Bolsonaro despreza defesa do meio ambiente

Protagonistas de um vexame global na defesa do meio ambiente, Bolsonaro e Temer empurram um para o outro a responsabilidade por retirar sua candidatura para sediar a Conferência das Partes da Convenção do Clima das Nações Unidas (COP-25), que ocorrerá de 11 a 22 de novembro de 2019.

Por Iberê Lopes*

Reprodução da internet
  
Destinada a negociar a implementação do Acordo de Paris, a COP-25 é o principal fórum de debates sobre a redução na emissão de gases poluentes e desenvolvimento de economias sustentáveis. A gestão da equipe da Michel Temer à frente do Itamaraty alegou restrições orçamentárias às Nações Unidas para não realização do encontro.

Já o futuro presidente, Jair Bolsonaro, disse que queria evitar controvérsia entre o seu governo e setores ambientalistas sobre a criação do corredor ecológico internacional. "Houve participação minha nessa decisão. Ao nosso futuro ministro [Ernesto Araújo, indicado para o Ministério das Relações Exteriores], eu recomendei para que evitasse a realização desse evento aqui no Brasil”, disparou Bolsonaro. 

Ernesto Araújo, disse recentemente acreditar que as mudanças climáticas são uma “conspiração marxista”. “Esse dogma vem servindo para justificar o aumento do poder regulador dos Estados sobre a economia e o poder das instituições internacionais sobre os Estados nacionais e suas populações, bem como para sufocar o crescimento econômico nos países capitalistas democráticos e favorecer o crescimento da China”, escreveu em seu blog.

Em 2017, Araújo destacou em artigo, que ao eleger Bolsonaro e se aproximar de Donald Trump, o Brasil retomaria sua “alma ocidental”. Os dois presidentes são abertamente contra qualquer mudança nas políticas ambientais. E a ideologização na política externa e ambiental do governo Jair Bolsonaro já poderá impactar na balança comercial do Brasil.

§

**Exercícios:**
[1] Responda a cada pergunta com base no texto sobre a COP-25.
(a) Em que período ocorrerá a COP-25?
(b) Que motivo a equipe de Michel Temer no Itamaraty alegou às Nações Unidas para não realizar o encontro?
(c) Segundo o artigo de Ernesto Araújo de 2017, o que o Brasil retomaria ao eleger Bolsonaro e se aproximar de Donald Trump?
[2] Escreva a continuação do texto sobre a COP-25 a partir da última frase apresentada.
Os registros não são usados nesta atividade.

§

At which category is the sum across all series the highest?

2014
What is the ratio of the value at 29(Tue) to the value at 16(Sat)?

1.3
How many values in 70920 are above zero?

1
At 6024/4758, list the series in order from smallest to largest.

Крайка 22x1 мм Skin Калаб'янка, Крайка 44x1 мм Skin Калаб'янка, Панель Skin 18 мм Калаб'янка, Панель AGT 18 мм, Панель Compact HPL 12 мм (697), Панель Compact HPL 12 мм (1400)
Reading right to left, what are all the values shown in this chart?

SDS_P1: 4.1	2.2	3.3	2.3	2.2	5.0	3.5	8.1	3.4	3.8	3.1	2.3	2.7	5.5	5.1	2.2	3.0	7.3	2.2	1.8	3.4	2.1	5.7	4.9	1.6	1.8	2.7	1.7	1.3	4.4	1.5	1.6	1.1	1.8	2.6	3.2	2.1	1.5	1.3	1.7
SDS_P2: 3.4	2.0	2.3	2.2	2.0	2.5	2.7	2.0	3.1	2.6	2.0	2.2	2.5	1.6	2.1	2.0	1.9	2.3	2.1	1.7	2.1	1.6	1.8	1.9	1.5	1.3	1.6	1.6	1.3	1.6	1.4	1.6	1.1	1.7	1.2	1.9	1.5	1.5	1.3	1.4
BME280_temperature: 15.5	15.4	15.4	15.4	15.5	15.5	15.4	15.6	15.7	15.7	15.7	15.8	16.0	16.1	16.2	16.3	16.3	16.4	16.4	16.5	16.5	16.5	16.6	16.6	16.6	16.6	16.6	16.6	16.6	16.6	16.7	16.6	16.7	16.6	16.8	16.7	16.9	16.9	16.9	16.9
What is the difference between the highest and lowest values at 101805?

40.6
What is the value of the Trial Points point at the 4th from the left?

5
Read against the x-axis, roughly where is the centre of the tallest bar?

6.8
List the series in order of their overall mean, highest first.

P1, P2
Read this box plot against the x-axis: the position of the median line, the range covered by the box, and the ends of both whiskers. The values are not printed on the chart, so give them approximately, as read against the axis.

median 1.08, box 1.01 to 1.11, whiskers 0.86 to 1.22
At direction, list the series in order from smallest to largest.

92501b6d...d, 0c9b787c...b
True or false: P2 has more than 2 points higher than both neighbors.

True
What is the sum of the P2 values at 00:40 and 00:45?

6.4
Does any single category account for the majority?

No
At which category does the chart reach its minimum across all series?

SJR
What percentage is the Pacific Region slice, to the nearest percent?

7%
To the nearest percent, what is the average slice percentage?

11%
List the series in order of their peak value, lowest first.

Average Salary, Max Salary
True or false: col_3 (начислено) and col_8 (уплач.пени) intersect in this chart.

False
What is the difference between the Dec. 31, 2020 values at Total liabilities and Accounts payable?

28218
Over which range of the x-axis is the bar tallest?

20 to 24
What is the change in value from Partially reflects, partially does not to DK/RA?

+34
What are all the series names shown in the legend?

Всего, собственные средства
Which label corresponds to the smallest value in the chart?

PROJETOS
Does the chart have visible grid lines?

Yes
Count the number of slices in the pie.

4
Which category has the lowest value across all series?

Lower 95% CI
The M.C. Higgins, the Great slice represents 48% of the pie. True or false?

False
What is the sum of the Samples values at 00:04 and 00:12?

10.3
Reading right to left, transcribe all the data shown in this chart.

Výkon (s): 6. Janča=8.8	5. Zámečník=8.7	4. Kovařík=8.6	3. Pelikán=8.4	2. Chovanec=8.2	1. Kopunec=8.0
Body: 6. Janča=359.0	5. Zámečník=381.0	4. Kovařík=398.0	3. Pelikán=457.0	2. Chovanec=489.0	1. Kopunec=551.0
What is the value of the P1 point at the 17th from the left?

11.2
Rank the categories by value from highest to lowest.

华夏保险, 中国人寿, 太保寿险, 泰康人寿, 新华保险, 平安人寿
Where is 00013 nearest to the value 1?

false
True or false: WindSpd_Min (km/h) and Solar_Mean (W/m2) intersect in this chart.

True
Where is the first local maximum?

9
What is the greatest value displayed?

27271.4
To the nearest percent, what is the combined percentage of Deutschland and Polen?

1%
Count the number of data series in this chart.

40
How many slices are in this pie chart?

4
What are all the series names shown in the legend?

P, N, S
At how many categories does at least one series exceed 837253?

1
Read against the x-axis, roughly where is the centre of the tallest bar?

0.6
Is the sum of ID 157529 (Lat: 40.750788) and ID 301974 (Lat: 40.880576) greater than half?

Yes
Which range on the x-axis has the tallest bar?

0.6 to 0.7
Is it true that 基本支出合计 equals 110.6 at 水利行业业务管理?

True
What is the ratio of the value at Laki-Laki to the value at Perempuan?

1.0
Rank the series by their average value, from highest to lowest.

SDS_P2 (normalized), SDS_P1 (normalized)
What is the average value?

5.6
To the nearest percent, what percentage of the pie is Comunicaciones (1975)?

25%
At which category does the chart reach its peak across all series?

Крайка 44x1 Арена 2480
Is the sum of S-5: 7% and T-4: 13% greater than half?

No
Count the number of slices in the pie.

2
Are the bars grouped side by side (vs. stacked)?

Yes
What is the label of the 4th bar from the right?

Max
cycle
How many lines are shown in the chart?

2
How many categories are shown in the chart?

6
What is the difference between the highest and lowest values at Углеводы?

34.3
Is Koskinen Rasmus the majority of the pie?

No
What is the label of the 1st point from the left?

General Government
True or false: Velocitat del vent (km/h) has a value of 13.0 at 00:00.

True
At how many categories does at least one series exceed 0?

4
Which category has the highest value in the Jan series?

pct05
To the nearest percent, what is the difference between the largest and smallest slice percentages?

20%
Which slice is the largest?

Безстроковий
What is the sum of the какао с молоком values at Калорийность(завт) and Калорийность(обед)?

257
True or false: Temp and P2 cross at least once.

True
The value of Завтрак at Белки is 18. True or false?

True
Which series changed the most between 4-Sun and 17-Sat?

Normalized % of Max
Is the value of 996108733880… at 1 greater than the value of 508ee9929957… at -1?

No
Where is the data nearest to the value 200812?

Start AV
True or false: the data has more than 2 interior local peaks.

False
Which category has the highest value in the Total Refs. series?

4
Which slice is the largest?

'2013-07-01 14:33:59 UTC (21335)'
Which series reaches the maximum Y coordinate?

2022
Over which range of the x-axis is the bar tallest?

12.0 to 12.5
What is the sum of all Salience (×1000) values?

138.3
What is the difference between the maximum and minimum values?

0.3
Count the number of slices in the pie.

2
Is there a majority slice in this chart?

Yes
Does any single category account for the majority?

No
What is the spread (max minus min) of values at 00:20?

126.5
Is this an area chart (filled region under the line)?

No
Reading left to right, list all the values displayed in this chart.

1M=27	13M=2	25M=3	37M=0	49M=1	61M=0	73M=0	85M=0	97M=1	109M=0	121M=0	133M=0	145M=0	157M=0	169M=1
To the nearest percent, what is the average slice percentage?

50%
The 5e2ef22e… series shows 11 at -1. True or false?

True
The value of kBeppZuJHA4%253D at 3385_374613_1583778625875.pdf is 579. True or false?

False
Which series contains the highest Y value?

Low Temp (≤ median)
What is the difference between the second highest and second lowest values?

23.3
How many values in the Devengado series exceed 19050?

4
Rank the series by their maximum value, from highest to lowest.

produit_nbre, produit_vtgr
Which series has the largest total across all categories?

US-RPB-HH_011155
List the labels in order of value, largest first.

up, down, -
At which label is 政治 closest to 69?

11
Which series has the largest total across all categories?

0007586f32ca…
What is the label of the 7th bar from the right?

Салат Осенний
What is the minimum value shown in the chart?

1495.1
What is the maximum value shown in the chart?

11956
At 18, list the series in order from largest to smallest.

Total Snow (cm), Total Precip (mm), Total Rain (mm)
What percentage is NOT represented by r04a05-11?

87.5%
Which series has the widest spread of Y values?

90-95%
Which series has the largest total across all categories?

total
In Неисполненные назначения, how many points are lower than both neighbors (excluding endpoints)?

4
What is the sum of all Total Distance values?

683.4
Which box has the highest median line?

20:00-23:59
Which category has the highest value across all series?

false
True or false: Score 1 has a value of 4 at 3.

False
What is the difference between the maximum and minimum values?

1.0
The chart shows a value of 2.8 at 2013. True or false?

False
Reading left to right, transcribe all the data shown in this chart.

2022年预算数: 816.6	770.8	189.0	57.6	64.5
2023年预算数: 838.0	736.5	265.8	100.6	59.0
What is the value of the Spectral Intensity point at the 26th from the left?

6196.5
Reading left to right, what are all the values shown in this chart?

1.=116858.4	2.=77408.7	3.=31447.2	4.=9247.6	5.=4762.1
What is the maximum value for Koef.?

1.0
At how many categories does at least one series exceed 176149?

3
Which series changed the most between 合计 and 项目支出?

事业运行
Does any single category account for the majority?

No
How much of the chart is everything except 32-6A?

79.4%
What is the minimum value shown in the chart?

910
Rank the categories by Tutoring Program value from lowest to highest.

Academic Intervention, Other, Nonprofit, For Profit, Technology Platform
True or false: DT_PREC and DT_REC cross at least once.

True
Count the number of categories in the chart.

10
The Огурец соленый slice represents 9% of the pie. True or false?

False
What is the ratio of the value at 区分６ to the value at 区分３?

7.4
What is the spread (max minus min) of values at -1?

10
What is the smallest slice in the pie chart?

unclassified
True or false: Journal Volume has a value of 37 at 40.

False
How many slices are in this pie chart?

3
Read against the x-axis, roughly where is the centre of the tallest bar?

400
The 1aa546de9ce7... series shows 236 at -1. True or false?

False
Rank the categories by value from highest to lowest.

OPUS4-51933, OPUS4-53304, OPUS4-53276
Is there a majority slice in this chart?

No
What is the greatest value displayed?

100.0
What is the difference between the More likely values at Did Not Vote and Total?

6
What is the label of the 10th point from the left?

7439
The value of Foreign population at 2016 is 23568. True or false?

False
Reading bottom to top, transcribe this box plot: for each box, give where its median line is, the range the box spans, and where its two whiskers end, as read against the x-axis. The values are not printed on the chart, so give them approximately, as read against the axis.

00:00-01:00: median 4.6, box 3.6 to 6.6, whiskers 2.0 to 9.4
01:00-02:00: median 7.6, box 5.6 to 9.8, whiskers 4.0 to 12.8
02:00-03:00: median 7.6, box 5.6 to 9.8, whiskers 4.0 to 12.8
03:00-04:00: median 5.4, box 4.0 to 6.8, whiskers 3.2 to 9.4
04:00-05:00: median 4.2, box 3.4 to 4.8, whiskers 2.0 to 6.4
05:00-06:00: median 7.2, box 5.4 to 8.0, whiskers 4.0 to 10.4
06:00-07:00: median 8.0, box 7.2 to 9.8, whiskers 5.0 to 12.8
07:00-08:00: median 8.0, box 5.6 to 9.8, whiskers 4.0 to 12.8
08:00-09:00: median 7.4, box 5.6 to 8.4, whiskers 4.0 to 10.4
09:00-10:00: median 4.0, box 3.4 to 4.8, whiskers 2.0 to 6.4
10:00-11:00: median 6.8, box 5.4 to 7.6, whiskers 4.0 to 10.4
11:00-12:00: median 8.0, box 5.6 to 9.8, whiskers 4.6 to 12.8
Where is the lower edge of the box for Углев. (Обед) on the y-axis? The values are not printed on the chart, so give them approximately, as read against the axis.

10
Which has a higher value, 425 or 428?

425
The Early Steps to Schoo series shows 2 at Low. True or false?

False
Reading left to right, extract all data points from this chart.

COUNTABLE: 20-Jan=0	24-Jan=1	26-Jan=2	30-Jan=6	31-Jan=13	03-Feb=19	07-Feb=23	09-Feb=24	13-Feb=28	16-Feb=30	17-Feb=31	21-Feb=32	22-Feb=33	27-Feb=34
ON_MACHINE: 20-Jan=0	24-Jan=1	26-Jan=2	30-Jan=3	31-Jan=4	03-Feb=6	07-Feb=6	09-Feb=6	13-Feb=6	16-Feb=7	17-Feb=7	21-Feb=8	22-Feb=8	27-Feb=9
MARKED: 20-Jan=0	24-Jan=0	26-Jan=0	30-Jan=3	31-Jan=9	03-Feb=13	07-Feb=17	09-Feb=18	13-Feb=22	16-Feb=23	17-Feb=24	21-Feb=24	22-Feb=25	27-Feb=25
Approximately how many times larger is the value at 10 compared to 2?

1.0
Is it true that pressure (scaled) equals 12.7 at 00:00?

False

§

**Respostas por item:**
[1]
(a) De 11 a 22 de novembro de 2019.
(b) Restrições orçamentárias.
(c) Sua "alma ocidental".

[2]
O presidente da França, Emmanuel Macron, que está em Buenos Aires para participar do G20, disse, nesta quinta-feira (29) que o acordo de livre comércio entre a União Europeia e o Mercosul está vinculado à posição do presidente eleito do Brasil sobre as mudanças climáticas. “Não podemos pedir aos agricultores e trabalhadores franceses que mudem seus hábitos de produção para liderar a transição ecológica e assinar acordos comerciais com países que não fazem o mesmo. Queremos acordos equilibrados”, alertou Macron, sem fazer menção direta a Bolsonaro.

Entregue ao G20 na Cimeira, que começou esta quinta-feira, em Buenos Aires, documento intitulado “Financiar o Clima do Futuro: Repensar as Infraestruturas”, a Organização para a Cooperação e Desenvolvimento Económico, OCDE, a agência da ONU para o Meio Ambiente, ONU Meio Ambiente, e o Banco Mundial afirmam que os governos devem adotar uma agenda mais transformadora que invista na economia de baixo carbono e que seja resiliente ao clima.

Segundo o relatório das três organizações, só assim será possível alcançar a meta definida no Acordo de Paris de eliminar as emissões de dióxido de carbono na segunda metade do século.